» **Work instruction**
Filter the entries beneath this task, copying only the lines that hold the word "сообщество".
** Task input follows **
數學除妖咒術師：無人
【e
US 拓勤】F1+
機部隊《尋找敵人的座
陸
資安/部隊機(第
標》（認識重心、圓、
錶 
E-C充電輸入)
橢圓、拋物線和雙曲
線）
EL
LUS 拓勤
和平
** End of Task input **
** Task input follows **
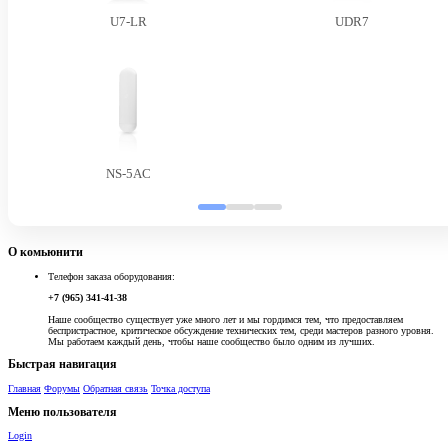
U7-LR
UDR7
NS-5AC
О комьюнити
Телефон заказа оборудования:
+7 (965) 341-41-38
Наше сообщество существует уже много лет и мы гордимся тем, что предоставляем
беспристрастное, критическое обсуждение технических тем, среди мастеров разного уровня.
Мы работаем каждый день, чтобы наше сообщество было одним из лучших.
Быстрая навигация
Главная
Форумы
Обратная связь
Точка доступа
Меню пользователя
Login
** End of Task input **
» **Answer box**
Наше сообщество существует уже много лет и мы гордимся тем, что предоставляем
Мы работаем каждый день, чтобы наше сообщество было одним из лучших.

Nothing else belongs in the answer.